Give back every line of the material below, unchanged and in the same order.

----

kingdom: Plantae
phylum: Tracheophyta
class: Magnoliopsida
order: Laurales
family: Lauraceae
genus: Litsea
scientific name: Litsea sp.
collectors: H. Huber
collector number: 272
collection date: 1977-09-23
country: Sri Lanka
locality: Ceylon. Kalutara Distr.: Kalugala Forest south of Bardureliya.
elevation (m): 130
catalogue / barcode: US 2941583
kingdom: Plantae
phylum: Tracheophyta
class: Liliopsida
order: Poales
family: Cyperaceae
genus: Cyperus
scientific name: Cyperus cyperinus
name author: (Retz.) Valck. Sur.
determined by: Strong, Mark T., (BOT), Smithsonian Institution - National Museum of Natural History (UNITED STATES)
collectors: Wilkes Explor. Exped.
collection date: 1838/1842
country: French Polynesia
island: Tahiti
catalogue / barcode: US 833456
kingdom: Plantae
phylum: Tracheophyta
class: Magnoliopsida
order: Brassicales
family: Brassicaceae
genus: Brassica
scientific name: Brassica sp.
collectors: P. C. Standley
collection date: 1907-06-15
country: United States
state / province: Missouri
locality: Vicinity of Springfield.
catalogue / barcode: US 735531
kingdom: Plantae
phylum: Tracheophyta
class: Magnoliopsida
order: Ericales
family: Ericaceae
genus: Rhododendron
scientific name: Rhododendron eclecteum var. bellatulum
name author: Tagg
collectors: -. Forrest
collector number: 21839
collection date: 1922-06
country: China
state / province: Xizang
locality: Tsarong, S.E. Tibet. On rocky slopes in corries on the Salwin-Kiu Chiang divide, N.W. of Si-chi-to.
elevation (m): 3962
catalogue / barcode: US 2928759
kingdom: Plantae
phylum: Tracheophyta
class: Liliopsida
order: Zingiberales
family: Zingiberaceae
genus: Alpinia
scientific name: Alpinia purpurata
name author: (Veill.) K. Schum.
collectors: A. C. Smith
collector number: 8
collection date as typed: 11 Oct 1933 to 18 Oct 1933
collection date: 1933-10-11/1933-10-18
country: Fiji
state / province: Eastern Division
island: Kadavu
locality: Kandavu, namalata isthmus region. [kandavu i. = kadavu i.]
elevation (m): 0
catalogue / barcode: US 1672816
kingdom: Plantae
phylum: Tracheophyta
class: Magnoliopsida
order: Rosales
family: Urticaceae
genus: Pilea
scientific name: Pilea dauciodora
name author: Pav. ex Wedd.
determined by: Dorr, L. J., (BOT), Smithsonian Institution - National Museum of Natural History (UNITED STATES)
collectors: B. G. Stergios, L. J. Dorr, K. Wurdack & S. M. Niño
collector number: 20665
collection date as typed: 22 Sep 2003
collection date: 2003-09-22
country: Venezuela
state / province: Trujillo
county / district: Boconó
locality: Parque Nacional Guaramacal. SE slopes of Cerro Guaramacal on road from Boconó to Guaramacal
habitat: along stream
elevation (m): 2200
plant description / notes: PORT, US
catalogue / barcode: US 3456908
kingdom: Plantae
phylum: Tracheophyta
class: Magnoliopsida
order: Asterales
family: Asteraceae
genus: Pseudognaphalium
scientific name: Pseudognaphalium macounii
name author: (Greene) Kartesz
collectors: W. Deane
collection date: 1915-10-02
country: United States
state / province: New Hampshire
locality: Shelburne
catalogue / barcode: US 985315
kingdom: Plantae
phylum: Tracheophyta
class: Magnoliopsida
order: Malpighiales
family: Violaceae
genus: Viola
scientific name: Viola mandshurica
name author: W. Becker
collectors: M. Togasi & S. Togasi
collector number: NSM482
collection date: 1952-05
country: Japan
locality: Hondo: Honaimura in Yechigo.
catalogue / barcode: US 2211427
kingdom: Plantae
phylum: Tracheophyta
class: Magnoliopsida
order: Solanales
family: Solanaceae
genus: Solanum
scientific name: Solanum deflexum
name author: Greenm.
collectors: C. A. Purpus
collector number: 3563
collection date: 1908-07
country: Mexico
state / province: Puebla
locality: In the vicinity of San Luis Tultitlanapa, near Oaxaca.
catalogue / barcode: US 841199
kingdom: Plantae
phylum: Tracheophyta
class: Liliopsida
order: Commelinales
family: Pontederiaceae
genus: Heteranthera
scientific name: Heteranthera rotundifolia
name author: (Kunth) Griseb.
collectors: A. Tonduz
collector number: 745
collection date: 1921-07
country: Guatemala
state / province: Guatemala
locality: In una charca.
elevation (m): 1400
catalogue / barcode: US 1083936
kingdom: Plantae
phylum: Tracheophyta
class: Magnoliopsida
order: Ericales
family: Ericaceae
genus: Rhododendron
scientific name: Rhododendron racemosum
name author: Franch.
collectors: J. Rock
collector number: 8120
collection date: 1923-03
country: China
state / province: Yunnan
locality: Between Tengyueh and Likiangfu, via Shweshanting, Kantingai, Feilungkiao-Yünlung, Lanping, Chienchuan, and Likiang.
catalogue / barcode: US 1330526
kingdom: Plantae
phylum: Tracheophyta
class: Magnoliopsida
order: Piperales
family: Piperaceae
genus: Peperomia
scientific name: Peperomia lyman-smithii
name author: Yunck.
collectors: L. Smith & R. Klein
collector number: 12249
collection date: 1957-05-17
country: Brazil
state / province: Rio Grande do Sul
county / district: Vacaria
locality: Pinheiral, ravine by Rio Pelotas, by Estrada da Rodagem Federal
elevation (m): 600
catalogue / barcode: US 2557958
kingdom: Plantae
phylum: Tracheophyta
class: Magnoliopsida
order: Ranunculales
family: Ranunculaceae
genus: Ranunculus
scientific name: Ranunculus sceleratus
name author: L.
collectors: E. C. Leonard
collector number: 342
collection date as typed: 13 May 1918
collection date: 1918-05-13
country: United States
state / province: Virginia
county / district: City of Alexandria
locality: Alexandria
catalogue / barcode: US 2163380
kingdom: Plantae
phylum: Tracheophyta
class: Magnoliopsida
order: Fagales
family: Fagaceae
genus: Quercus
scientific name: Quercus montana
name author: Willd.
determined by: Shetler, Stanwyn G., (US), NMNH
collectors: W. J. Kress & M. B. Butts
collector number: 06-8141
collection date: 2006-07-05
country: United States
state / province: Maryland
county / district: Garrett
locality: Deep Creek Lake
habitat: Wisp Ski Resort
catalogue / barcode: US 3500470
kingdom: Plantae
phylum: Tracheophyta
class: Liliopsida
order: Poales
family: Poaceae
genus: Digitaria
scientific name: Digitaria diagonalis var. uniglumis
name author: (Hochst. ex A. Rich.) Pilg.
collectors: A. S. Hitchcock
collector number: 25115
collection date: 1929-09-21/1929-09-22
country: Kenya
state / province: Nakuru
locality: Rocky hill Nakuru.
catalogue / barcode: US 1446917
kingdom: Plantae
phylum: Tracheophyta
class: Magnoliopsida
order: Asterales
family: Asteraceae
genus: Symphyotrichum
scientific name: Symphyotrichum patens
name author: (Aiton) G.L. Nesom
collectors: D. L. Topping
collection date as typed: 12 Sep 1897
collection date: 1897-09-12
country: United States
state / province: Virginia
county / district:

----

» **Final result**
kingdom: Plantae
phylum: Tracheophyta
class: Magnoliopsida
order: Laurales
family: Lauraceae
genus: Litsea
scientific name: Litsea sp.
collectors: H. Huber
collector number: 272
collection date: 1977-09-23
country: Sri Lanka
locality: Ceylon. Kalutara Distr.: Kalugala Forest south of Bardureliya.
elevation (m): 130
catalogue / barcode: US 2941583
kingdom: Plantae
phylum: Tracheophyta
class: Liliopsida
order: Poales
family: Cyperaceae
genus: Cyperus
scientific name: Cyperus cyperinus
name author: (Retz.) Valck. Sur.
determined by: Strong, Mark T., (BOT), Smithsonian Institution - National Museum of Natural History (UNITED STATES)
collectors: Wilkes Explor. Exped.
collection date: 1838/1842
country: French Polynesia
island: Tahiti
catalogue / barcode: US 833456
kingdom: Plantae
phylum: Tracheophyta
class: Magnoliopsida
order: Brassicales
family: Brassicaceae
genus: Brassica
scientific name: Brassica sp.
collectors: P. C. Standley
collection date: 1907-06-15
country: United States
state / province: Missouri
locality: Vicinity of Springfield.
catalogue / barcode: US 735531
kingdom: Plantae
phylum: Tracheophyta
class: Magnoliopsida
order: Ericales
family: Ericaceae
genus: Rhododendron
scientific name: Rhododendron eclecteum var. bellatulum
name author: Tagg
collectors: -. Forrest
collector number: 21839
collection date: 1922-06
country: China
state / province: Xizang
locality: Tsarong, S.E. Tibet. On rocky slopes in corries on the Salwin-Kiu Chiang divide, N.W. of Si-chi-to.
elevation (m): 3962
catalogue / barcode: US 2928759
kingdom: Plantae
phylum: Tracheophyta
class: Liliopsida
order: Zingiberales
family: Zingiberaceae
genus: Alpinia
scientific name: Alpinia purpurata
name author: (Veill.) K. Schum.
collectors: A. C. Smith
collector number: 8
collection date as typed: 11 Oct 1933 to 18 Oct 1933
collection date: 1933-10-11/1933-10-18
country: Fiji
state / province: Eastern Division
island: Kadavu
locality: Kandavu, namalata isthmus region. [kandavu i. = kadavu i.]
elevation (m): 0
catalogue / barcode: US 1672816
kingdom: Plantae
phylum: Tracheophyta
class: Magnoliopsida
order: Rosales
family: Urticaceae
genus: Pilea
scientific name: Pilea dauciodora
name author: Pav. ex Wedd.
determined by: Dorr, L. J., (BOT), Smithsonian Institution - National Museum of Natural History (UNITED STATES)
collectors: B. G. Stergios, L. J. Dorr, K. Wurdack & S. M. Niño
collector number: 20665
collection date as typed: 22 Sep 2003
collection date: 2003-09-22
country: Venezuela
state / province: Trujillo
county / district: Boconó
locality: Parque Nacional Guaramacal. SE slopes of Cerro Guaramacal on road from Boconó to Guaramacal
habitat: along stream
elevation (m): 2200
plant description / notes: PORT, US
catalogue / barcode: US 3456908
kingdom: Plantae
phylum: Tracheophyta
class: Magnoliopsida
order: Asterales
family: Asteraceae
genus: Pseudognaphalium
scientific name: Pseudognaphalium macounii
name author: (Greene) Kartesz
collectors: W. Deane
collection date: 1915-10-02
country: United States
state / province: New Hampshire
locality: Shelburne
catalogue / barcode: US 985315
kingdom: Plantae
phylum: Tracheophyta
class: Magnoliopsida
order: Malpighiales
family: Violaceae
genus: Viola
scientific name: Viola mandshurica
name author: W. Becker
collectors: M. Togasi & S. Togasi
collector number: NSM482
collection date: 1952-05
country: Japan
locality: Hondo: Honaimura in Yechigo.
catalogue / barcode: US 2211427
kingdom: Plantae
phylum: Tracheophyta
class: Magnoliopsida
order: Solanales
family: Solanaceae
genus: Solanum
scientific name: Solanum deflexum
name author: Greenm.
collectors: C. A. Purpus
collector number: 3563
collection date: 1908-07
country: Mexico
state / province: Puebla
locality: In the vicinity of San Luis Tultitlanapa, near Oaxaca.
catalogue / barcode: US 841199
kingdom: Plantae
phylum: Tracheophyta
class: Liliopsida
order: Commelinales
family: Pontederiaceae
genus: Heteranthera
scientific name: Heteranthera rotundifolia
name author: (Kunth) Griseb.
collectors: A. Tonduz
collector number: 745
collection date: 1921-07
country: Guatemala
state / province: Guatemala
locality: In una charca.
elevation (m): 1400
catalogue / barcode: US 1083936
kingdom: Plantae
phylum: Tracheophyta
class: Magnoliopsida
order: Ericales
family: Ericaceae
genus: Rhododendron
scientific name: Rhododendron racemosum
name author: Franch.
collectors: J. Rock
collector number: 8120
collection date: 1923-03
country: China
state / province: Yunnan
locality: Between Tengyueh and Likiangfu, via Shweshanting, Kantingai, Feilungkiao-Yünlung, Lanping, Chienchuan, and Likiang.
catalogue / barcode: US 1330526
kingdom: Plantae
phylum: Tracheophyta
class: Magnoliopsida
order: Piperales
family: Piperaceae
genus: Peperomia
scientific name: Peperomia lyman-smithii
name author: Yunck.
collectors: L. Smith & R. Klein
collector number: 12249
collection date: 1957-05-17
country: Brazil
state / province: Rio Grande do Sul
county / district: Vacaria
locality: Pinheiral, ravine by Rio Pelotas, by Estrada da Rodagem Federal
elevation (m): 600
catalogue / barcode: US 2557958
kingdom: Plantae
phylum: Tracheophyta
class: Magnoliopsida
order: Ranunculales
family: Ranunculaceae
genus: Ranunculus
scientific name: Ranunculus sceleratus
name author: L.
collectors: E. C. Leonard
collector number: 342
collection date as typed: 13 May 1918
collection date: 1918-05-13
country: United States
state / province: Virginia
county / district: City of Alexandria
locality: Alexandria
catalogue / barcode: US 2163380
kingdom: Plantae
phylum: Tracheophyta
class: Magnoliopsida
order: Fagales
family: Fagaceae
genus: Quercus
scientific name: Quercus montana
name author: Willd.
determined by: Shetler, Stanwyn G., (US), NMNH
collectors: W. J. Kress & M. B. Butts
collector number: 06-8141
collection date: 2006-07-05
country: United States
state / province: Maryland
county / district: Garrett
locality: Deep Creek Lake
habitat: Wisp Ski Resort
catalogue / barcode: US 3500470
kingdom: Plantae
phylum: Tracheophyta
class: Liliopsida
order: Poales
family: Poaceae
genus: Digitaria
scientific name: Digitaria diagonalis var. uniglumis
name author: (Hochst. ex A. Rich.) Pilg.
collectors: A. S. Hitchcock
collector number: 25115
collection date: 1929-09-21/1929-09-22
country: Kenya
state / province: Nakuru
locality: Rocky hill Nakuru.
catalogue / barcode: US 1446917
kingdom: Plantae
phylum: Tracheophyta
class: Magnoliopsida
order: Asterales
family: Asteraceae
genus: Symphyotrichum
scientific name: Symphyotrichum patens
name author: (Aiton) G.L. Nesom
collectors: D. L. Topping
collection date as typed: 12 Sep 1897
collection date: 1897-09-12
country: United States
state / province: Virginia
county / district:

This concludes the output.